_Краткое задание_
Выпишите из приведённых ниже данных целиком каждую строку, где встречается слово «natalina».

_Исходные данные_
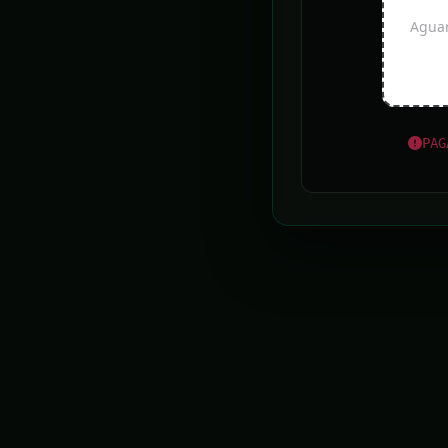
Chuva: Sete Lagoas registra alagamentos e
Aguar
pessoas desalojadas
Belo Horizonte vai receber feira de aquarismo
pela primeira vez
PAG
Pedidos de autorização para iluminação natalina
começam nesta quarta em BH
MPMG e PM prendem suposto chefe do tráfico
interestadual em Uberlândia
UOL ÚLTIMAS
Trump publica novo decreto restringindo
cidadania e tenta driblar Suprema Corte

_Ответ к заданию_
Pedidos de autorização para iluminação natalina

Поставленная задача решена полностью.